FEATURE - Chechen children versed in maths, history and mines
Date: 27-Dec-01
Country: RUSSIA
Author: Tara FitzGerald
Moscow's second post-Soviet campaign in the breakaway republic is dragging into its third year and land mines are all too often the weapon of choice for both Russian troops and separatist fighters.
And in a modest building in the southern Russian city of Vladikavkaz, Zhanna Tsallagova is trying to help young victims come to terms with their life-changing injuries.
Tsallagova, who is herself disabled and confined to a wheelchair, runs a rehabilitation centre dedicated to Chechen children injured in land mine accidents. She says it is the only such centre in the Northern Caucasus region.
"I remember one 16-year-old girl who came to us. She was walking with her mother when a mine exploded and her hand was torn off," Tsallagova said.
"She was suffering from shock and needed help from psychologists. And thanks to them, she has now returned to a more normal life."
Tsallagova says the centre is funded by the government and also receives help from the United Nations children's fund UNICEF. It is now equipped with items such as an ultrasound machine, a computer and a television.
She said the children are sent to her either from Chechnya itself or from refugee camps in the neighbouring republic of Ingushetia. They come in groups of 12 for a day at a time, during which they see doctors, psychologists and therapists.
They also get to play games and music in the centre, which seems more like a large house than a hospital.
UNICEF, and various other non-governmental organisations, also run mine awareness programmes in the region especially designed for children, involving theatre and puppet shows.
CHECHNYA MARKED OUT AS DANGER ZONE
According to Landmine Monitor 2001, an annual report on the weapon published by the International Campaign to Ban Landmines, there were some 15,000-20,000 new land mine victims in 2000.
The report says this is an encouraging decrease from its long-standing figure of 26,000 a year, but Chechnya is cited as one of the places where a significant number of new victims were recorded in 2000 and through to May 2001.
It also said Chechnya was one of the places where the most regular use of land mines by both government troops and rebels was likely to be occurring, although this had decreased since the height of the conflict in 1999 and early 2000.
Russia says it has control over the mostly Muslim province in its south, but its hold has been undermined by constant Chechen ambushes.
Its troops are forced daily to defuse mines and both Chechens and Russian troops die or are injured regularly in land mine explosions.
Last month, in the first publicly acknowledged meeting between the two sides since the current conflict flared in October 1999, an envoy for Russian President Vladimir Putin met a senior rebel leader.

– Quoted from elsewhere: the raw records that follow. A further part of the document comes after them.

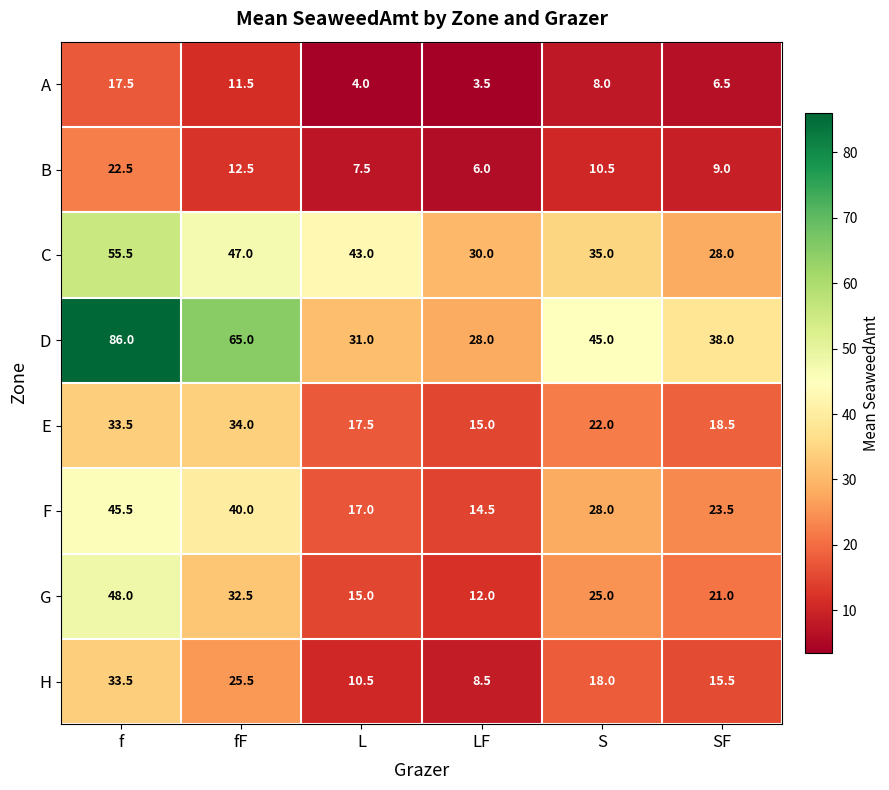

Is it true that G equals 48.0 at f?

True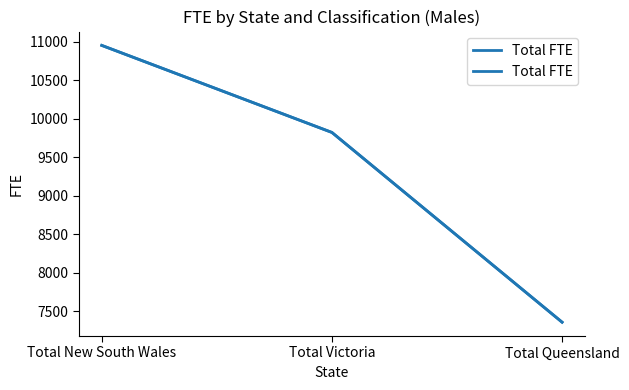

Is this an area chart (filled region under the line)?

No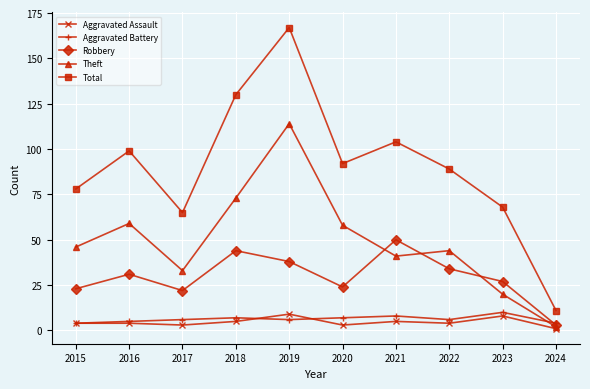

What is the lowest value of the Total series?

11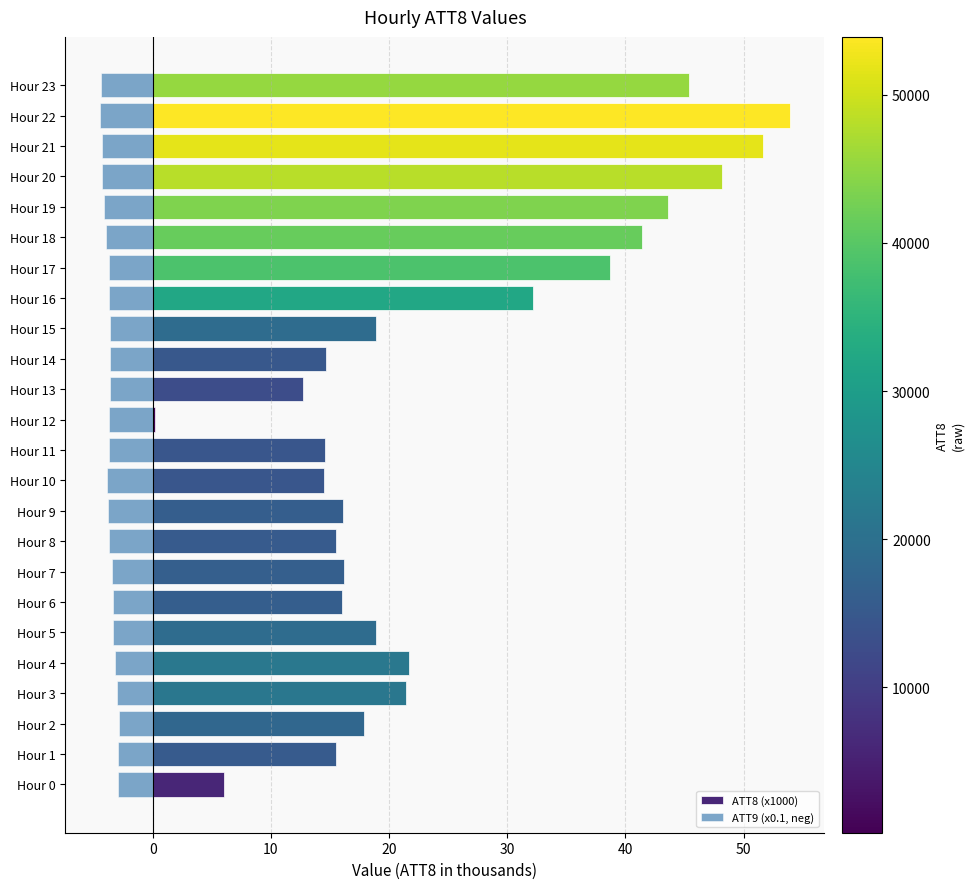

How many bars are there in total?

48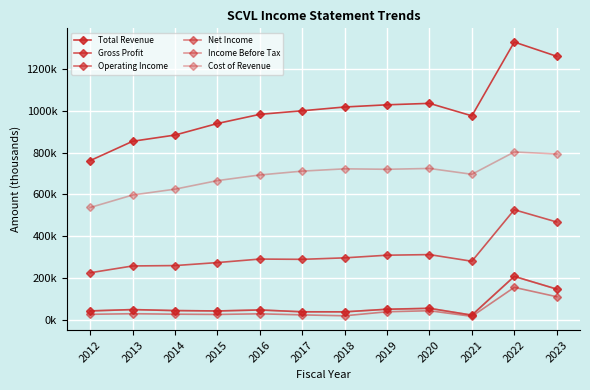

Read the Cost of Revenue value at 2017.

711900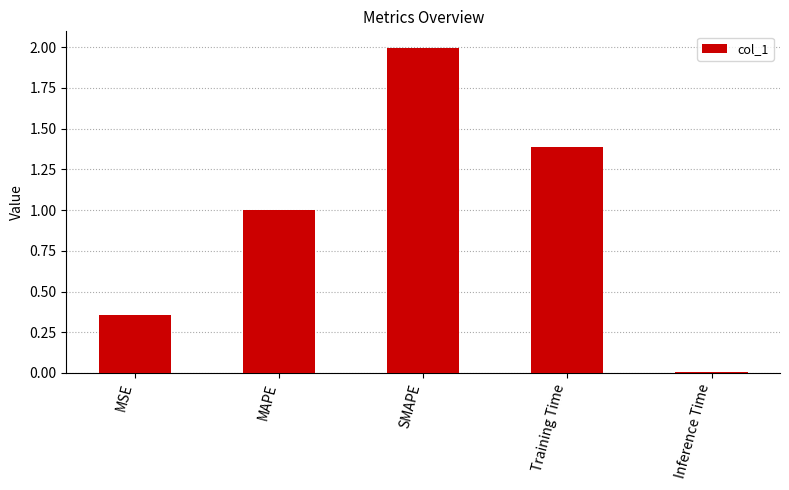

Is it true that the value at MAPE is 0.6?

False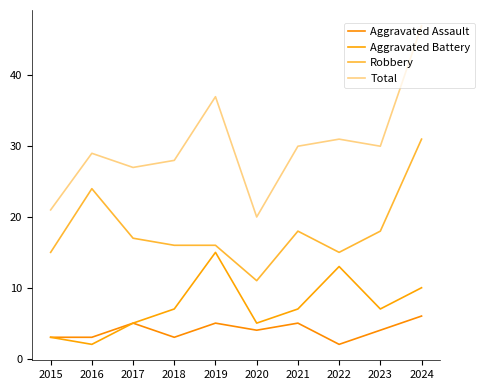

Which series changed the most between 2015 and 2017?

Total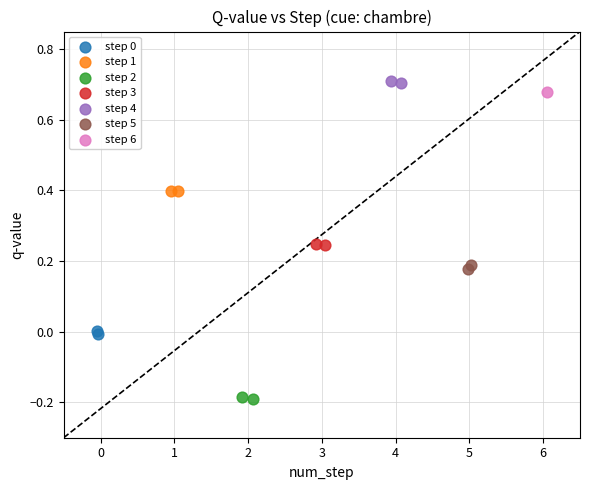

Which series contains the lowest Y value?

step 2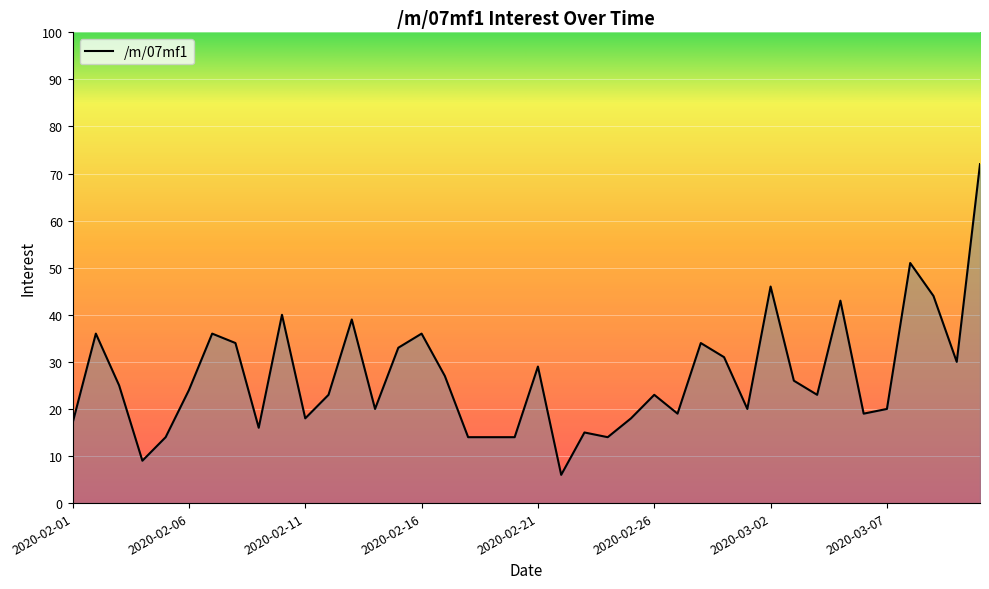

What is the maximum value shown in the chart?

72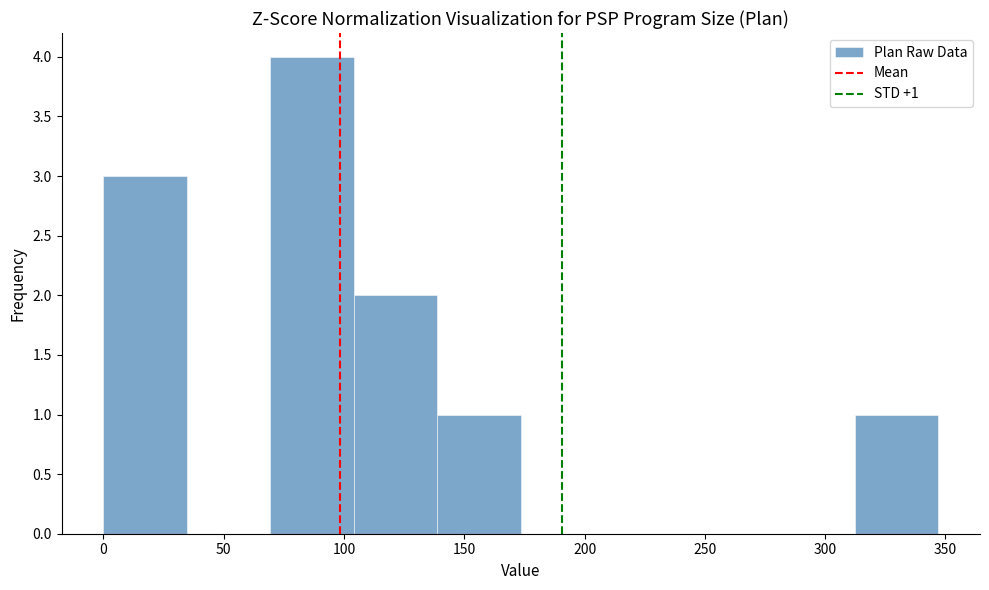

Over which range of the x-axis is the bar tallest?

70 to 105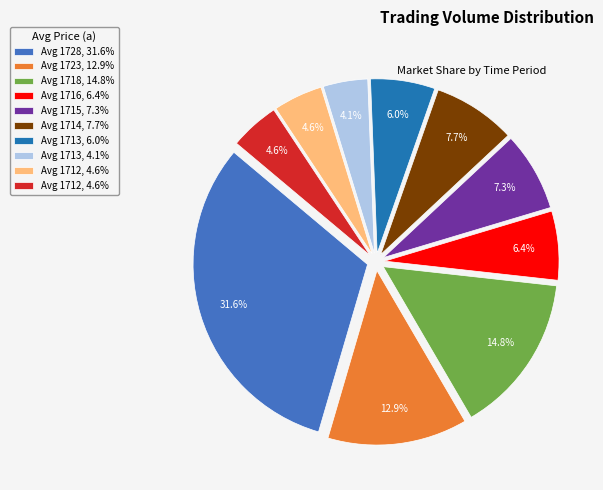

Does any single category account for the majority?

No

But the talks yielded little.
Russia is among several major land mine producers not to have not signed up to the 1997 Mine Ban Treaty, which rules out the use, stockpiling, production and transfer of anti-personnel mines.
The treaty has been ratified by 122 countries and signed by 142. Other glaring absences are the United States and China.
The convention requires member nations to destroy their stockpiles of anti-personnel mines within four years and remove all mines within 10 years.
The report says China leads the list of stockpilers with 110 million mines, followed by Russia with 60-70 million, the United States with 11.2 million and Ukraine with 6.4 million.
Boards mounted on poles in the tent camps warn of the dangers of mines and other unexploded ordnance. Black and white photos of those killed by mines stare out of the posters.
Inside a wooden school building in B Camp - one of four refugee tent camps at eastern Ingushetia's Sleptsovskaya site - paintings and charts line the classroom walls, but the mine awareness posters are a reminder of the world in which these children are growing up.